:: INPUT

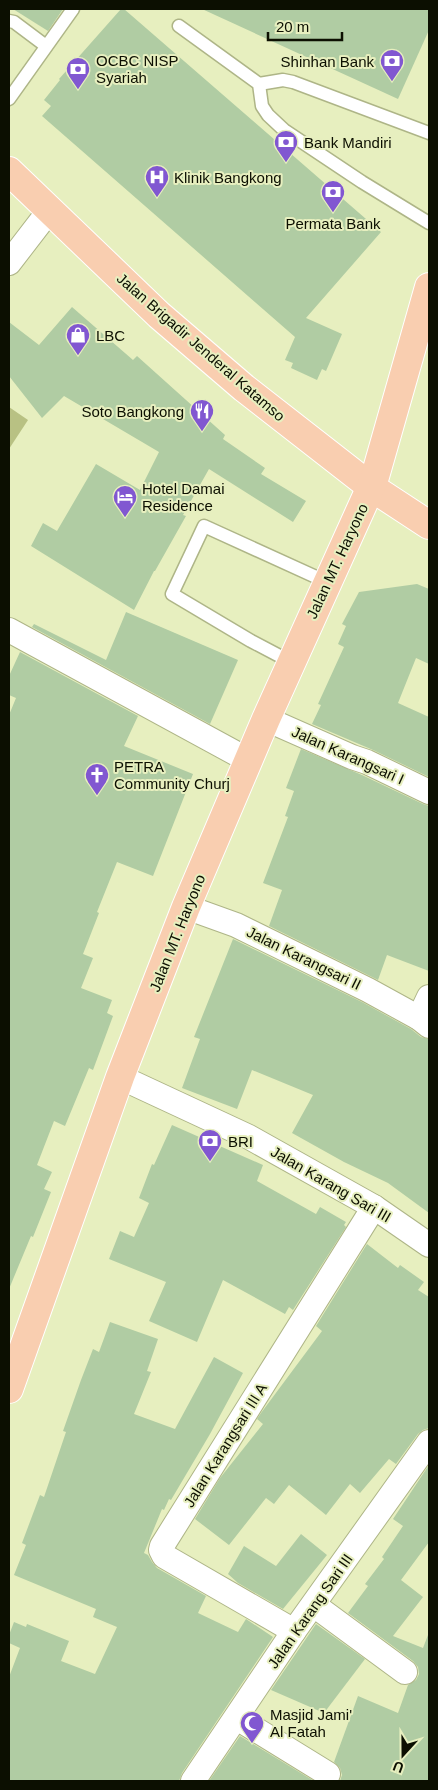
<svg xmlns="http://www.w3.org/2000/svg" width="438" height="1790" viewBox="0 0 438 1790" font-family="Arial,sans-serif">
	<style>
		.green { fill: #b8c183 }
		.building { fill: #b0cca3 }
		.lines { fill: none; stroke-linecap: round; stroke-linejoin: round }
		.lane-casing { stroke: #aeb587; stroke-width: 15 }
		.street-casing { stroke: #aeb587; stroke-width: 26 }
		.primary-casing { stroke: #fff; stroke-width: 30 }
		.lane { stroke: #fff; stroke-width: 12 }
		.street { stroke: #fff; stroke-width: 24 }
		.primary { stroke: #f9ceb0; stroke-width: 28 }
		.labels { text-anchor: middle; dominant-baseline: central; stroke-width: 4; stroke-linejoin: round; paint-order: stroke }
		.poi-label { font-size: 15px; fill: #0c0f01; stroke: #e7efbf; text-anchor: start }
		.street-label { font-size: 15px; fill: #0c0f01; stroke: #e7efbf }
	</style>
	<rect width="100%" height="100%" fill="#e7efbf"/>
	<!-- green -->
	<polygon class="green" points="9,407 28,420 9,449"/>
	<!-- building -->
	<g class="building">
		<polygon points="13,9 63,9 48,31"/>
		<polygon points="121,9 124,9 381,232 306,318 342,334 326,371 322,369 317,380 291,368 293,363 285,360 295,337 42,116 51,106 44,100 60,80 59,79"/>
		<polygon points="202,9 429,9 429,30 398,99"/>
		<polygon points="72,307 133,360 137,356 225,435 223,439 265,468 261,474 306,501 293,522 209,469 183,515 186,516 155,571 154,571 134,610 31,546 43,523 57,531 96,464 140,490 159,452 64,396 42,418 9,376 9,322 39,345"/>
		<polygon points="417,584 429,589 429,664 416,658 398,703 429,717 429,777 373,750 312,724 321,705 318,704 344,647 338,644 346,626 342,624 359,592"/>
		<polygon points="126,612 238,660 210,724 32,627 34,624 106,660"/>
		<polygon points="20,652 138,716 124,746 193,774 153,876 117,862 97,912 99,913 83,954 93,958 81,988 112,1000 107,1013 113,1016 93,1070 89,1068 65,1126 54,1121 37,1165 52,1172 44,1189 51,1192 33,1237 31,1236 9,1289 9,715 16,698 9,695 9,676"/>
		<polygon points="301,749 362,775 423,804 429,806 429,971 387,955 378,980 269,926 282,890 263,883 288,817 285,816 294,791 286,788"/>
		<polygon points="233,939 362,1002 411,1029 421,1037 429,1039 429,1213 388,1183 344,1162 292,1133 313,1095 252,1070 237,1109 182,1088 200,1039 194,1037"/>
		<polygon points="172,1125 263,1165 257,1181 316,1214 320,1207 346,1222 344,1225 346,1227 293,1310 289,1307 285,1314 223,1280 197,1342 149,1321 166,1282 109,1259 120,1231 134,1237 149,1203 139,1198 152,1164 154,1165"/>
		<polygon points="367,1244 398,1268 400,1265 424,1282 418,1290 429,1297 429,1428 423,1430 418,1434 396,1464 389,1459 360,1493 350,1484 326,1515 289,1485 274,1504 266,1498 229,1545 195,1519 220,1478 263,1424 257,1419 261,1413 322,1331 316,1326"/>
		<polygon points="110,1322 158,1339 147,1371 151,1372 134,1414 175,1429 214,1357 243,1373 210,1434 171,1500 169,1499 164,1510 162,1509 144,1553 148,1555 152,1562 157,1568 206,1596 198,1613 238,1632 246,1619 273,1637 182,1773 179,1781 9,1781 9,1677 20,1648 9,1643 9,1635 14,1622 26,1627 27,1624 69,1641 61,1661 95,1674 117,1627 93,1617 96,1609 14,1575 26,1545 22,1543 40,1495 44,1497 66,1432 63,1431 81,1380 93,1349 99,1352"/>
		<polygon points="429,1465 429,1542 401,1580 423,1597 393,1636 423,1648 428,1635 429,1635 429,1781 340,1781 342,1775 340,1768 334,1762 358,1696 398,1713 408,1685 416,1680 419,1674 418,1667 413,1661 348,1613 368,1586 365,1584 384,1559 382,1557 403,1526 393,1519"/>
		<polygon points="301,1534 327,1555 283,1609 238,1583 228,1574 244,1546 276,1566"/>
		<polygon points="316,1624 365,1659 324,1713 271,1690"/>
		<polygon points="240,1736 314,1781 209,1781"/>
	</g>
	<g class="lines">
		<!-- lane casing -->
		<g class="lane-casing">
			<g id="lane">
				<polyline points="9,21 14,22 46,46"/>
				<polyline points="179,26 259,84 262,106 268,115 284,130 362,182 429,223"/>
				<polyline points="259,84 283,80 293,82 429,133"/>
				<polyline points="9,99 73,9"/>
				<polyline points="291,662 251,641 172,594 204,526 327,582"/>
			</g>
		</g>
		<!-- street casing -->
		<g class="street-casing">
			<g id="street">
				<polyline points="9,263 49,211"/>
				<polyline points="9,630 248,760"/>
				<polyline points="266,719 352,757 367,762 429,792"/>
				<polyline points="186,907 236,925 368,990 419,1018 429,1026"/>
				<polyline points="419,1018 429,997"/>
				<polyline points="120,1077 249,1137 374,1207 429,1245"/>
				<polyline points="314,1605 405,1672"/>
				<polyline points="294,1631 164,1556 161,1550 162,1546 374,1207"/>
				<polyline points="237,1718 328,1774"/>
				<polyline points="193,1781 294,1631 429,1442"/>
			</g>
		</g>
		<!-- primary casing -->
		<g class="primary-casing">
			<g id="primary">
				<polyline points="9,171 159,315 244,388 371,487 429,525"/>
				<polyline points="9,1389 120,1077 186,907 266,719 374,480 429,287"/>
			</g>
		</g>
		<!-- lane -->
		<use href="#lane" class="lane"/>
		<!-- street -->
		<use href="#street" class="street"/>
		<!-- primary -->
		<use href="#primary" class="primary"/>
	</g>
	<!-- icons -->
	<defs>
		<g id="bank-pin" transform="scale(1.25)"><path d="M0 17L-7.5 6A9.5 9.5 0 1 1 7.5 6Z" fill="#8157d1" stroke="#e7efbf"/><path d="M-6-4H6V4H-6ZM0-2.3a2.3 2.3 0 1 0 0 4.6a2.3 2.3 0 1 0 0-4.6Z" fill="#fff"/></g>
		<g id="hospital-pin" transform="scale(1.25)"><path d="M0 17L-7.5 6A9.5 9.5 0 1 1 7.5 6Z" fill="#8157d1" stroke="#e7efbf"/><path d="M-5-5h3v3.5h4V-5h3V5h-3V1.5h-4V5h-3Z" fill="#fff"/></g>
		<g id="shop-pin" transform="scale(1.25)"><path d="M0 17L-7.5 6A9.5 9.5 0 1 1 7.5 6Z" fill="#8157d1" stroke="#e7efbf"/><path d="M-5-2.5h2.3a2.7 3.5 0 0 1 5.4 0H5L5.5 6h-11ZM-1.5-2.5h3a1.5 2.3 0 0 0-3 0Z" fill="#fff"/></g>
		<g id="restaurant-pin" transform="scale(1.25)"><path d="M0 17L-7.5 6A9.5 9.5 0 1 1 7.5 6Z" fill="#8157d1" stroke="#e7efbf"/><path d="M-5-6h1v4h1v-4h1v4h1v-4h1v5L-1.5 .5V6h-2V.5L-5-1ZM5-6V6H3V1.5H1.5Q1.5-4 5-6Z" fill="#fff"/></g>
		<g id="hotel-pin" transform="scale(1.25)"><path d="M0 17L-7.5 6A9.5 9.5 0 1 1 7.5 6Z" fill="#8157d1" stroke="#e7efbf"/><path d="M-6-4.5h1.5V1H6V5H4.5V3h-9V5H-6ZM-4 0a1.8 1.8 0 1 1 3.6 0ZM.5 0V-2.5h3Q6-2.5 6 0Z" fill="#fff"/></g>
		<g id="church-pin" transform="scale(1.25)"><path d="M0 17L-7.5 6A9.5 9.5 0 1 1 7.5 6Z" fill="#8157d1" stroke="#e7efbf"/><path d="M-1.2-6h2.4v3.5h3.3v2.4h-3.3V6h-2.4V-.1h-3.3v-2.4h3.3Z" fill="#fff"/></g>
		<g id="mosque-pin" transform="scale(1.25)"><path d="M0 17L-7.5 6A9.5 9.5 0 1 1 7.5 6Z" fill="#8157d1" stroke="#e7efbf"/><path d="M3.5-4.9A6 6 0 1 0 3.5 4.9A5 5 0 1 1 3.5-4.9Z" fill="#fff"/></g>
	</defs>
	<g fill-rule="evenodd">
		<use href="#bank-pin" x="392" y="61"/>
		<use href="#bank-pin" x="78" y="69"/>
		<use href="#bank-pin" x="286" y="142"/>
		<use href="#hospital-pin" x="157" y="177"/>
		<use href="#bank-pin" x="333" y="192"/>
		<use href="#shop-pin" x="78" y="335"/>
		<use href="#restaurant-pin" x="202" y="411"/>
		<use href="#hotel-pin" x="125" y="497"/>
		<use href="#church-pin" x="97" y="775"/>
		<use href="#bank-pin" x="210" y="1141"/>
		<use href="#mosque-pin" x="252" y="1723"/>
	</g>
	<g class="labels">
		<!-- poi labels -->
		<g class="poi-label">
			<text x="96" y="60">OCBC NISP<tspan x="96" dy="17">Syariah</tspan></text>
			<text x="374" y="61" text-anchor="end">Shinhan Bank</text>
			<text x="304" y="142">Bank Mandiri</text>
			<text x="174" y="177">Klinik Bangkong</text>
			<text x="333" y="223" text-anchor="middle">Permata Bank</text>
			<text x="96" y="335">LBC</text>
			<text x="184" y="411" text-anchor="end">Soto Bangkong</text>
			<text x="142" y="488">Hotel Damai<tspan x="142" dy="17">Residence</tspan></text>
			<text x="114" y="766">PETRA<tspan x="114" dy="17">Community Churj</tspan></text>
			<text x="228" y="1141">BRI</text>
			<text x="270" y="1714">Masjid Jami'<tspan x="270" dy="17">Al Fatah</tspan></text>
		</g>
		<!-- street labels -->
		<g class="street-label">
			<text transform="translate(201 347) rotate(41)">Jalan Brigadir Jenderal Katamso</text>
			<text transform="translate(337 561) rotate(-65)">Jalan MT. Haryono</text>
			<text transform="translate(348 755) rotate(24)">Jalan Karangsari I</text>
			<text transform="translate(177 933) rotate(-68)">Jalan MT. Haryono</text>
			<text transform="translate(304 958) rotate(26)">Jalan Karangsari II</text>
			<text transform="translate(331 1184) rotate(30)">Jalan Karang Sari III</text>
			<text transform="translate(225 1445) rotate(-58)">Jalan Karangsari III A</text>
			<text transform="translate(310 1611) rotate(-55)">Jalan Karang Sari III</text>
		</g>
	</g>
	<!-- border -->
	<rect width="438" height="1790" fill="none" stroke="#0c0f01" stroke-width="20"/>
	<!-- north arrow -->
	<g transform="translate(403 1755) rotate(201)" stroke="#e7efbf" stroke-width="4" paint-order="stroke">
	<path d="M0-4L9 19L0 12L-9 19Z" fill="#0c0f01"/>
	<text y="-8" font-size="14" font-weight="bold" text-anchor="middle" fill="#0c0f01">U</text>
	</g>
	<!-- scale -->
	<path d="M268 32v8h74v-8" fill="none" stroke="#0c0f01" stroke-width="2.5"/>
	<text x="276" y="32" font-size="15" fill="#0c0f01" stroke="#e7efbf" stroke-width="4" paint-order="stroke">20 m</text>
</svg>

::::

[HOW TO COMPLETE THIS TASK]: From the entries above, show each line that includes the string "none".

[TASK ANSWER]:
		.lines { fill: none; stroke-linecap: round; stroke-linejoin: round }
	<rect width="438" height="1790" fill="none" stroke="#0c0f01" stroke-width="20"/>
	<path d="M268 32v8h74v-8" fill="none" stroke="#0c0f01" stroke-width="2.5"/>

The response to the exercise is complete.